Federal court | Administrative Law

JUDICIAL REVIEW

Accused did not abandon Canada and circumstances had changed

Application by accused for judicial review of decision of Minister of Public Safety made under International Transfer of Offenders Act (Can.). Minister did not consent to accused’s request to be transferred from American prison to Canada. Minister concluded that accused abandoned Canada and he was involved in serious criminality and in organized crime. Accused had criminal record in Canada that dated back to 1971. In 1985 he was sentenced in Canada to over four years’ imprisonment for possession of narcotics for purpose of trafficking. While on day parole accused absconded to United States where he assumed false name and identity. While in United States accused worked and he established common law relationship with woman in Nevada which ended after several years. He was apprehended in United States in sting operation that involved substantial amount of cocaine. Accused was sentenced by American court to 30 years’ imprisonment, to be followed by five-year period of supervised release. He served 15 years of this term in American penitentiary. This case dealt with his sixth request for transfer to Canada to serve remainder of his term here. If he was returned to Canada he would be eligible to apply for parole. Application allowed. Standard of review was reasonableness. Minister held opinion that once party abandoned Canada they could not change their mind.

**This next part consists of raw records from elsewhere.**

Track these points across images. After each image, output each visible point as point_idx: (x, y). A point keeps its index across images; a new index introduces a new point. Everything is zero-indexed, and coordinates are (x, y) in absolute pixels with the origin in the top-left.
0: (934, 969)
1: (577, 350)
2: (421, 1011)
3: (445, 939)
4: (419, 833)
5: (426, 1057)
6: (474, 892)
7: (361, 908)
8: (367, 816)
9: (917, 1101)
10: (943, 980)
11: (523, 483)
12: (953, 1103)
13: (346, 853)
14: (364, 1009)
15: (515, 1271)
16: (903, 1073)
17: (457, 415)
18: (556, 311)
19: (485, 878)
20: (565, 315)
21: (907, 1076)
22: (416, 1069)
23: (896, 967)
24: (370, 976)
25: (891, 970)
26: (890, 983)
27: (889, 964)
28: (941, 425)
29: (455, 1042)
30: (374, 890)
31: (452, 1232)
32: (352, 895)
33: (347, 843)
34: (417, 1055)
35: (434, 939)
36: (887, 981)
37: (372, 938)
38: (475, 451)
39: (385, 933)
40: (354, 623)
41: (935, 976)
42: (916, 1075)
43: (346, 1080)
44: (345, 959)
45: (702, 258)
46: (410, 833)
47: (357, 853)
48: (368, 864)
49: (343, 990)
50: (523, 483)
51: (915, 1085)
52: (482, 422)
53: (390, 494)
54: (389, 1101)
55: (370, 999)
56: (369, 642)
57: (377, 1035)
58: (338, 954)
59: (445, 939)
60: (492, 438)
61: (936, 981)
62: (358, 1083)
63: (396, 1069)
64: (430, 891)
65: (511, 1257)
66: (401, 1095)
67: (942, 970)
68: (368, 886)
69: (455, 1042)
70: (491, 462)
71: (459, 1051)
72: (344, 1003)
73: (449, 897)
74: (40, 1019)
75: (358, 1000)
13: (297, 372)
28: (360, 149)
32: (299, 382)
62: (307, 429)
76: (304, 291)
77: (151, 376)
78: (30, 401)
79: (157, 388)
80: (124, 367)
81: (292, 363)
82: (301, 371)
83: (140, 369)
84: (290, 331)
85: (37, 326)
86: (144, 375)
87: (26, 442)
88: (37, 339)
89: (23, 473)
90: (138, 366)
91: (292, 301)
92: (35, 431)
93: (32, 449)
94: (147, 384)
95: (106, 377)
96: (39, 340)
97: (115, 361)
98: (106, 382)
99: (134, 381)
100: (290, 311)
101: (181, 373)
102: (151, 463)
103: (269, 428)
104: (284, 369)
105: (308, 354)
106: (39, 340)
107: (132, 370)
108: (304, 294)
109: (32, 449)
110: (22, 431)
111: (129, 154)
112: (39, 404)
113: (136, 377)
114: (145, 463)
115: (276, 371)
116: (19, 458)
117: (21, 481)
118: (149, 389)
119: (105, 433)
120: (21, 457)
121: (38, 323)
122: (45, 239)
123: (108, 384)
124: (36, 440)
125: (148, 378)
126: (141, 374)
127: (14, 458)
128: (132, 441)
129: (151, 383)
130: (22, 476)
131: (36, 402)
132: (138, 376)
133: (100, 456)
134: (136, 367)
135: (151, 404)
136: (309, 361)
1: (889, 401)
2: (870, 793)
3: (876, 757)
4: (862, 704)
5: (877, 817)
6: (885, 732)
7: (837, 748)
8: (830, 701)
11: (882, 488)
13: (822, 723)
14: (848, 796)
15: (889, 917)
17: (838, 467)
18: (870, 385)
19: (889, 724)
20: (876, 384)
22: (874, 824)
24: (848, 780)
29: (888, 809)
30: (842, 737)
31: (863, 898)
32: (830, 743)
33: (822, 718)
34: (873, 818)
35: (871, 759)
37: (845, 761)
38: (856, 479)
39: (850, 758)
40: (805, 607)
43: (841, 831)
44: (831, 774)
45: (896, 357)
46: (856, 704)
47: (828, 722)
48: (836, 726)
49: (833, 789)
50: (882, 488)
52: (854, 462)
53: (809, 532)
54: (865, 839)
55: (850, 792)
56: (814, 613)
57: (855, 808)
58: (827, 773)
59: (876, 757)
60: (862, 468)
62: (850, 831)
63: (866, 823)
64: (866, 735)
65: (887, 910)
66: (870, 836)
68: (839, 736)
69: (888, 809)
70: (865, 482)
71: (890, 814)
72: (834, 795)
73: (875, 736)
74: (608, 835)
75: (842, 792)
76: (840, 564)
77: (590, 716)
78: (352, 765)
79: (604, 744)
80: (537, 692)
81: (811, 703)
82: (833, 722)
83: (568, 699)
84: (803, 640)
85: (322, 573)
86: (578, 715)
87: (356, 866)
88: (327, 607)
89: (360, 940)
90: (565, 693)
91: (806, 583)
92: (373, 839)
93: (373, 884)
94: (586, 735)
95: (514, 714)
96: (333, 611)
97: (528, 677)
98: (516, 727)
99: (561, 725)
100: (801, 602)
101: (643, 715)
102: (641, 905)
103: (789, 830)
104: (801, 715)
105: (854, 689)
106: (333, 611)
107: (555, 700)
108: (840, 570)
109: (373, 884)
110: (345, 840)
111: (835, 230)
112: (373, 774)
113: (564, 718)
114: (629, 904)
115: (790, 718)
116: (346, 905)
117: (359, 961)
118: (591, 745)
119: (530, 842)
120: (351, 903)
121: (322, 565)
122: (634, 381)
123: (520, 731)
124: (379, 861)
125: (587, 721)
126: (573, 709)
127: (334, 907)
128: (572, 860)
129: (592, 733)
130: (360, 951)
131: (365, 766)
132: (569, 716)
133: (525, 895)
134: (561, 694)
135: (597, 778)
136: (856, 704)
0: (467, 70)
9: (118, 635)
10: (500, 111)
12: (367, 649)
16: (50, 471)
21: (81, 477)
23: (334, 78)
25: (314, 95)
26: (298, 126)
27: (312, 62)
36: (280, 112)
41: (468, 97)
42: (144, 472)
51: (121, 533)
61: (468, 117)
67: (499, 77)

He ignored evidence that showed that accused did not abandon Canada and that his circumstances changed. Decision in respect of abandonment was not reasonable. Minister’s decision regarding serious crime was unreasonable. Accused quit his past behaviour, he was remorseful and he wanted to pursue positive lifestyle. Minister failed to consider these changes and he also ignored the report of Director of International Transfer Unit of Corrections Canada. That report concluded that accused did not pose threat to Canadian security; he lived in Canada for certain periods of time to maintain contact with his children; he had social and familial ties in Canada; and he did not have ties to terrorism or to criminal organization. Minister’s entire decision was unreasonable and it had to be returned for full and proper assessment of all relevant factors and for decision that was clear, transparent and intelligible. This was to be done forthwith.
Carrera v. Canada (Minister of Public Safety) (Jul. 18, 2013, F.C., Roger T. Hughes J., File No. T-2198-12) 108 W.C.B. (2d) 406.